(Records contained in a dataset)

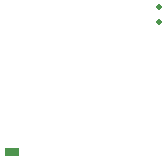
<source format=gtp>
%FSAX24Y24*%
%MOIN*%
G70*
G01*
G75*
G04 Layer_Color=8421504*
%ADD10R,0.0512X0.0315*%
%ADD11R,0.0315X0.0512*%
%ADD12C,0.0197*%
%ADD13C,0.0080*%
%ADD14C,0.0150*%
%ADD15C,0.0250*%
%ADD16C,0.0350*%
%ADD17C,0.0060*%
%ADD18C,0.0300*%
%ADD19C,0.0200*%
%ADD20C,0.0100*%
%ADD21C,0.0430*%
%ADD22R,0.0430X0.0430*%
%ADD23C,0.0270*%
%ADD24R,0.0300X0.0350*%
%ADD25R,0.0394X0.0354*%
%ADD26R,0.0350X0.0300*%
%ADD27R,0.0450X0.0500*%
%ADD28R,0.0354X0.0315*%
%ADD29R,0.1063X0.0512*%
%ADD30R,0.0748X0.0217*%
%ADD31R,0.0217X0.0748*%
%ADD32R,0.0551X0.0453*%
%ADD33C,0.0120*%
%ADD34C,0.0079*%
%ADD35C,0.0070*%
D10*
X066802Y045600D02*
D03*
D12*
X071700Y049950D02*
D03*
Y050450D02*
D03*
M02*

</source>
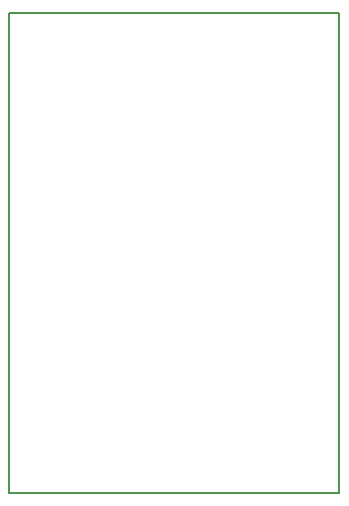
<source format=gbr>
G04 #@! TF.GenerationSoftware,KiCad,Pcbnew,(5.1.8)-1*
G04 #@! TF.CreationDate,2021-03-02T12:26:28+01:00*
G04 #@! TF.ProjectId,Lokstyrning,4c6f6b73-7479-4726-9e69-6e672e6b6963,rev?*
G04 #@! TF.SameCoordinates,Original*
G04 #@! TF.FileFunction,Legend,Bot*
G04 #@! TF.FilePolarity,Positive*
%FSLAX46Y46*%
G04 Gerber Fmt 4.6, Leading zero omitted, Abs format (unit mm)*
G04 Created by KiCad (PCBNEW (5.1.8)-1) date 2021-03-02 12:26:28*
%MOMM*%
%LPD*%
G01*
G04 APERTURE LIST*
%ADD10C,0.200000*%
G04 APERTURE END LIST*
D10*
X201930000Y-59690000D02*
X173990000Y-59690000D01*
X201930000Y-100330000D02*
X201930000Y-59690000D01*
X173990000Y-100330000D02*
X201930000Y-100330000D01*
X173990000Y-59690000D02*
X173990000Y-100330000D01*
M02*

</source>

==

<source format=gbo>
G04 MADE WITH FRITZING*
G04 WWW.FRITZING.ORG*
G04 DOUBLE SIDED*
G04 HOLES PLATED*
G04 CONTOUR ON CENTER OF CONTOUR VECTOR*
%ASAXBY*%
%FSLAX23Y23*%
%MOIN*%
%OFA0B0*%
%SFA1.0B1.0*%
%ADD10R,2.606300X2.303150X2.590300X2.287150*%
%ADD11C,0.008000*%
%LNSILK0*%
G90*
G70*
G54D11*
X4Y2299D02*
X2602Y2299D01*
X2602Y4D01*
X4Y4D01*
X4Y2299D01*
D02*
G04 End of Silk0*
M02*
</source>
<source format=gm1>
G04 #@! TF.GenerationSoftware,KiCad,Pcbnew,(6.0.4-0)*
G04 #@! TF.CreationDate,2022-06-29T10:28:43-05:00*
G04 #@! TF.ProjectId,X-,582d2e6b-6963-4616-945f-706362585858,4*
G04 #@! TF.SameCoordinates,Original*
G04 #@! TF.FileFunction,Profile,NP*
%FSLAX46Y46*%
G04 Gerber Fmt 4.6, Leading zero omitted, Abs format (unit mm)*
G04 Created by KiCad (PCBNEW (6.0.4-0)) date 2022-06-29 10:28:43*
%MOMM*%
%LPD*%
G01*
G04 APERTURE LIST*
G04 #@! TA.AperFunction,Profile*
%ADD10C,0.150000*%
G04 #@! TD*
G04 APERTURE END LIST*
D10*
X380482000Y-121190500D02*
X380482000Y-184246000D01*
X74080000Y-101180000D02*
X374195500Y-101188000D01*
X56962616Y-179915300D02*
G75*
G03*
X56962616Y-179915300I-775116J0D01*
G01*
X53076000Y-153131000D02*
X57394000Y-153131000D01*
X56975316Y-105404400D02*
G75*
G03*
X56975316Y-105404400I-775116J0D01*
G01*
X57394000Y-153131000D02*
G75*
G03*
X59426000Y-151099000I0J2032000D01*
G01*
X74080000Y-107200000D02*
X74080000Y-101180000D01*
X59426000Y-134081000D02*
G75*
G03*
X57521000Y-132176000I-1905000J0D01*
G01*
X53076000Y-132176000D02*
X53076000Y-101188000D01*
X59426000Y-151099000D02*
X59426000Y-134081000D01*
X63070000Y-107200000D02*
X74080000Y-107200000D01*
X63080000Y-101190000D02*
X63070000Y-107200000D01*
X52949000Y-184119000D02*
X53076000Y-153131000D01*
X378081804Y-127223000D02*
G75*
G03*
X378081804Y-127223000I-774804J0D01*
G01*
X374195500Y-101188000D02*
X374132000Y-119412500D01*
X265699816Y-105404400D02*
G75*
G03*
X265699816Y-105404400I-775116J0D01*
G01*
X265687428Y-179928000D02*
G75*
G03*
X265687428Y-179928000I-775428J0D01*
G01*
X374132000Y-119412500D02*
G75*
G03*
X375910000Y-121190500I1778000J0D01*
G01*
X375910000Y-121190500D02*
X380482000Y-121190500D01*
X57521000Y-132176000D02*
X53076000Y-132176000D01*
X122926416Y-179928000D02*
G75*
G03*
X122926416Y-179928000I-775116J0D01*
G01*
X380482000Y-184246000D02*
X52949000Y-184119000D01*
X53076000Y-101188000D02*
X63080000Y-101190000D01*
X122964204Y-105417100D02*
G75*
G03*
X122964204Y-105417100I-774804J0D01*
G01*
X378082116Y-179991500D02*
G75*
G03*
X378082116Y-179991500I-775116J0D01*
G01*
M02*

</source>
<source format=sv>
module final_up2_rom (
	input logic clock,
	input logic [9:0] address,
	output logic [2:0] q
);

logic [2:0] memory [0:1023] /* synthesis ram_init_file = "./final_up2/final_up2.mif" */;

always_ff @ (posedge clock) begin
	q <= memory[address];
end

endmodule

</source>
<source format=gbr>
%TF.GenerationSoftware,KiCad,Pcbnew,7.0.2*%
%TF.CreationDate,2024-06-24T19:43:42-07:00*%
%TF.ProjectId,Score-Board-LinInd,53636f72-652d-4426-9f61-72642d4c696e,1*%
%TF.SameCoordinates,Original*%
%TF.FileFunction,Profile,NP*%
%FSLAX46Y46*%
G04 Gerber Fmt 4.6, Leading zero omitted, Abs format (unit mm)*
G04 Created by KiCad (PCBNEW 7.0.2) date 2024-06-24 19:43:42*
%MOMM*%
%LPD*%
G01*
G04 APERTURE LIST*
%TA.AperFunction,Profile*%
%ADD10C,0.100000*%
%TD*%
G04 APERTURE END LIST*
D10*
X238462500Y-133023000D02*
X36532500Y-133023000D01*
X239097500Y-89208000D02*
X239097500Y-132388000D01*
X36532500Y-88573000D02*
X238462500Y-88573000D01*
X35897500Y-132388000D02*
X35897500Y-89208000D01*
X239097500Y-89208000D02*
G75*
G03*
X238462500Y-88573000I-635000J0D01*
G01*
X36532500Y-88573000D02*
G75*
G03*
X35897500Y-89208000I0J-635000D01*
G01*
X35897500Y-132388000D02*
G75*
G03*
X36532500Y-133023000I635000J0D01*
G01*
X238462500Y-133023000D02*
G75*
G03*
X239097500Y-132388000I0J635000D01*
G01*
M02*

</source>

» **Task directions**
Line count for the string "input": tally the lines of the records above that contain it and give only the result.

» **Answer section**
2